事実は映画よりも奇なり? 多くの日本人が知らない「新ローマ教皇」レオ14世(69)に託された先代からの"遺産"と"宿題"
結果、同性愛などの禁止行為へ理解が深まった反面、教義が曖昧化したほか、謙虚さの強調で貧富の差を縮める効果を生んだ一方、経済発展を阻害した。さらに、政治へのコミットメントが宗教色を弱めたり、組織改編に至っては改革派と保守派の分断を生む結果となった。財政再建という課題も残る。
しかし、コンクラーベ前の会議では、フランシスコが実行した刷新により生まれた分断は乗り越えるべきものとして多くの枢機卿が認識したと伝えられる。

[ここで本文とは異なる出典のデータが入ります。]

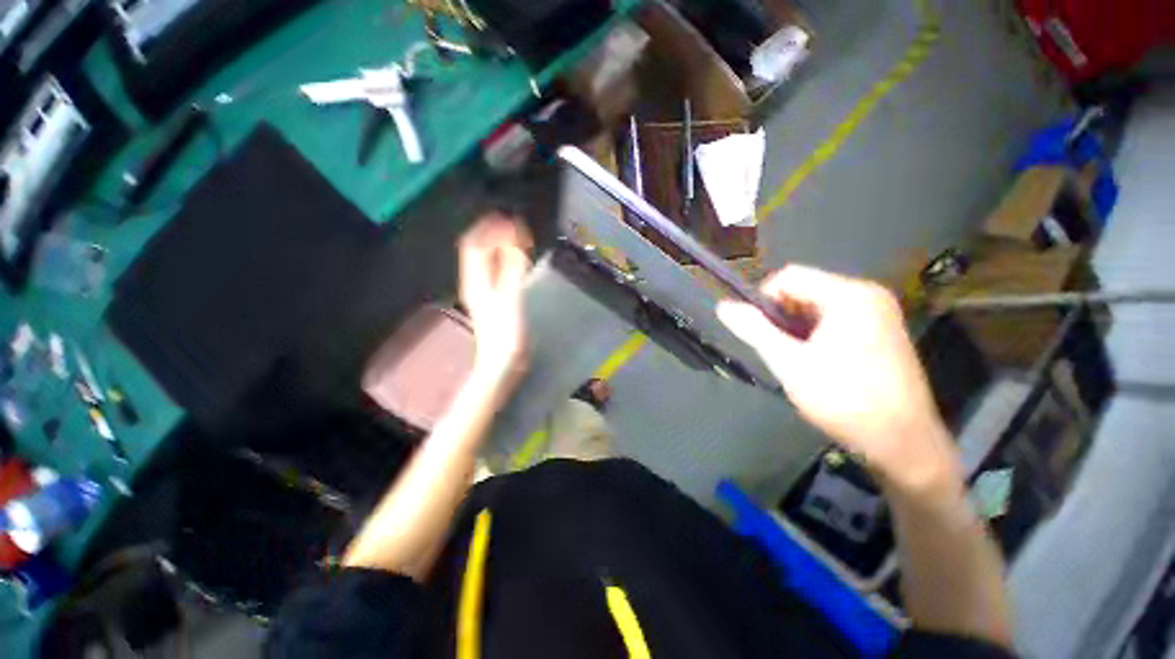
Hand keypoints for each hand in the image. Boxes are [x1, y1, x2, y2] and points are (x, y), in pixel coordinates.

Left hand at [458, 215, 532, 382]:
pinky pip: (495, 271)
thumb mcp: (510, 299)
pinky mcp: (494, 298)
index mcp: (476, 279)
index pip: (474, 245)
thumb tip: (516, 242)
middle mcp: (475, 281)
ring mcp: (484, 290)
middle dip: (493, 233)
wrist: (501, 362)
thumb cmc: (505, 333)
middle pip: (478, 249)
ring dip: (499, 244)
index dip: (488, 228)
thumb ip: (512, 270)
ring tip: (517, 236)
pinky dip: (505, 259)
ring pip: (486, 259)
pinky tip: (516, 259)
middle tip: (515, 224)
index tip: (507, 218)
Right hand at [717, 266, 956, 486]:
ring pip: (817, 307)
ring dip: (796, 328)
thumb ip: (754, 330)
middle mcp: (868, 295)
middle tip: (776, 350)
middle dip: (781, 316)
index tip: (755, 330)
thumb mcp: (789, 362)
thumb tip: (722, 306)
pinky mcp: (882, 332)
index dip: (763, 299)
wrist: (902, 443)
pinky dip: (815, 335)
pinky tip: (815, 362)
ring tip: (794, 359)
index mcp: (848, 295)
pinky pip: (835, 321)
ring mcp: (879, 314)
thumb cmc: (844, 398)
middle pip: (805, 290)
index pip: (789, 276)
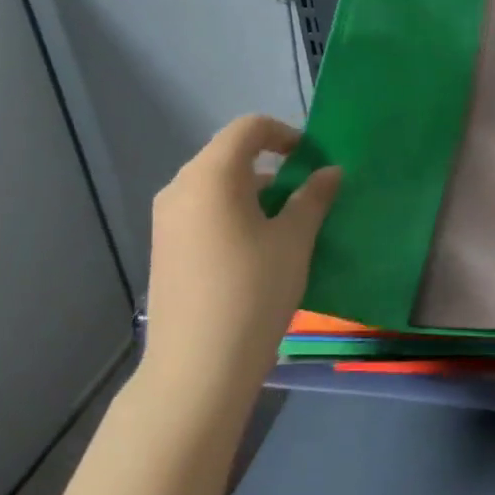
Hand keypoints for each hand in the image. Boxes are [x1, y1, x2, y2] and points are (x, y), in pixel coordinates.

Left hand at [139, 116, 340, 408]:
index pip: (249, 129)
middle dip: (272, 167)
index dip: (285, 134)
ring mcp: (167, 220)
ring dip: (254, 194)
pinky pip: (204, 212)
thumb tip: (330, 172)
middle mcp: (181, 188)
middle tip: (307, 194)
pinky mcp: (165, 248)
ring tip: (287, 226)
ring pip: (217, 187)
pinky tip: (257, 251)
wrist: (198, 365)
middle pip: (229, 156)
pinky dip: (234, 214)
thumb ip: (314, 198)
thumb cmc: (254, 291)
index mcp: (212, 175)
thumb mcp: (294, 240)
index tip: (313, 159)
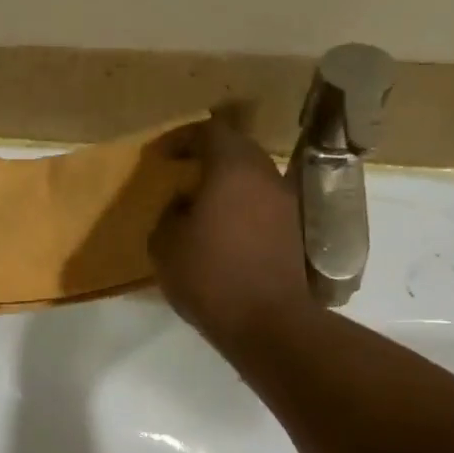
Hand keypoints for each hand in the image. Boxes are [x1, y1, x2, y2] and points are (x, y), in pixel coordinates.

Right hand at [150, 118, 312, 353]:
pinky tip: (220, 230)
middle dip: (207, 157)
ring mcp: (285, 203)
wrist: (265, 320)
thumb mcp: (164, 244)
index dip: (182, 138)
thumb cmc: (208, 275)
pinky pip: (260, 204)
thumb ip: (169, 213)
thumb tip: (183, 204)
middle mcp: (265, 176)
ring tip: (198, 204)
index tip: (161, 155)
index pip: (209, 132)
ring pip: (251, 178)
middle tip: (181, 173)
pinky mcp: (292, 231)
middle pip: (236, 150)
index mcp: (232, 169)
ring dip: (225, 184)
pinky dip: (239, 207)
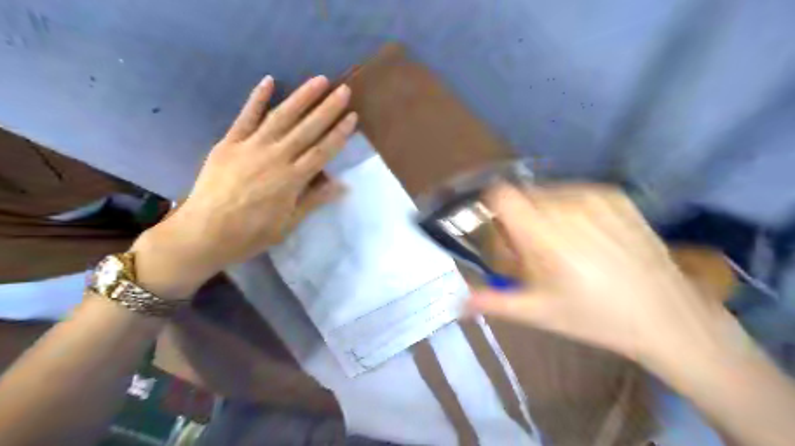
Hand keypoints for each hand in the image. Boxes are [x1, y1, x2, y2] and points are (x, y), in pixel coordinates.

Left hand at [134, 75, 356, 294]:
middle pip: (307, 129)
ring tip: (319, 80)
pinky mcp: (229, 142)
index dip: (339, 133)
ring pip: (281, 117)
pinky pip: (246, 116)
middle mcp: (275, 157)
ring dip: (302, 97)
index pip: (322, 151)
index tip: (352, 116)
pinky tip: (269, 80)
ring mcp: (251, 146)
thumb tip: (342, 185)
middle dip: (327, 108)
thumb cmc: (251, 233)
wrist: (203, 233)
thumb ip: (314, 200)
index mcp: (292, 179)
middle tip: (344, 89)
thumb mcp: (288, 223)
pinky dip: (257, 98)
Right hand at [467, 183, 728, 363]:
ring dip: (543, 212)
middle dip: (519, 218)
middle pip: (522, 195)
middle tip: (535, 250)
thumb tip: (456, 303)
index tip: (501, 231)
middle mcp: (566, 206)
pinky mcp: (616, 195)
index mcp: (544, 235)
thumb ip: (493, 302)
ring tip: (565, 245)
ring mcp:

推進してきた刷新は、伝統との衝突を承知のうえで、現代と向き合う教会の再構築を目指したものとして評価されている。
フランシスコが残したレガシー(遺産)は、カトリック教会組織が失いかけていたイエス・キリストが残した宣教精神だった。性的虐待を隠蔽し続けた体質は、被害者の泣き寝入りを長期化させ、被害を拡大させてきた。新教皇はバチカンの隠蔽体質を打破すること、組織の透明性を高めることも求められる。
新教皇レオ14世が直面する課題
カトリック信者の内訳は、アメリカ大陸が6億7200万人で、とくに中南米に多い。ヨーロッパ大陸は2億8500万人だが、最も減少幅が大きい。一方、アフリカ大陸は2億8100万人で、世界で最も成長が顕著だ。アジアはフィリピンの9300万人を筆頭に1億5500万人となっている(2023年時点)。

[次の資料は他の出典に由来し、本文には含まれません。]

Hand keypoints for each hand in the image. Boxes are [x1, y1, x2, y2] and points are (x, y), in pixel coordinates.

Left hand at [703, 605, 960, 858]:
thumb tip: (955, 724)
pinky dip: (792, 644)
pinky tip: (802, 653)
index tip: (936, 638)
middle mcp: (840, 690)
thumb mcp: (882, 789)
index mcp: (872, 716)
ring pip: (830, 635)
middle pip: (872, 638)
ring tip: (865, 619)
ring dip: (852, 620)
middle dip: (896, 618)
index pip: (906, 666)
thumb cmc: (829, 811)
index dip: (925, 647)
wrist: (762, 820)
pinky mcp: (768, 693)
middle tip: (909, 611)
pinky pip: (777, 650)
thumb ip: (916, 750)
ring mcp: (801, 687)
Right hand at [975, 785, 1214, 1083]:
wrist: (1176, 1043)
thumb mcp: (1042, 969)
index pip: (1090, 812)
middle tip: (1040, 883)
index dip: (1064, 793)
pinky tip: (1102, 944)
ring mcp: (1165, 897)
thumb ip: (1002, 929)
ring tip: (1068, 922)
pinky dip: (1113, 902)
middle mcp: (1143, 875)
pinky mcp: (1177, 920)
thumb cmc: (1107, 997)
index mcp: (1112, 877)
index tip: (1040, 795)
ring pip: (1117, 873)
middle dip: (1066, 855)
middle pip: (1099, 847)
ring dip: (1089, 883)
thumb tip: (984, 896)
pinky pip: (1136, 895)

筆者の住むフランスのカトリック教会の衰退は顕著で、2000年に人口の60%がカトリック信者と自認していたのが、2021年には47%に減少。18〜49歳の層では、2010年の43%から2020年には25%に低下した。実際にミサに参加するのは10%を切る状況だ。多くのカトリック系の宗教施設が売却され、オフィスやホテル、個人の住宅に改装されている。
逆に、同期間に無宗教と自認する人の割合は45%から53%に増えている。また、イスラム教徒は8%から11%に増えた。
フランスは大革命から100年後、ライシテ(宗教分離、世俗主義)を国是として決定した。バチカンの権力が国家統治に影響を及ぼした歴史と決別するためだった。しかし、当時と異なり、今では移民が北アフリカから持ち込んだイスラム教がライシテを危険にさらし、さらに宗教は社会の隅に追いやられ、「信仰とは何か」ということが忘却される段階にある。
欧州のカトリックの教勢は、世界で最も減少しており、世俗化の進展、聖職者の性的虐待スキャンダル、移民が持ち込んだ他宗教が増加する中で、カトリックの宗教的アイデンティティーは急速に薄れつつある。
フランシスコの残した宣教の原点に立ち返ろうという精神を受け継ぎ、欧州におけるカトリックを立て直すことができるか。新教皇レオ14世の挑戦が始まろうとしている。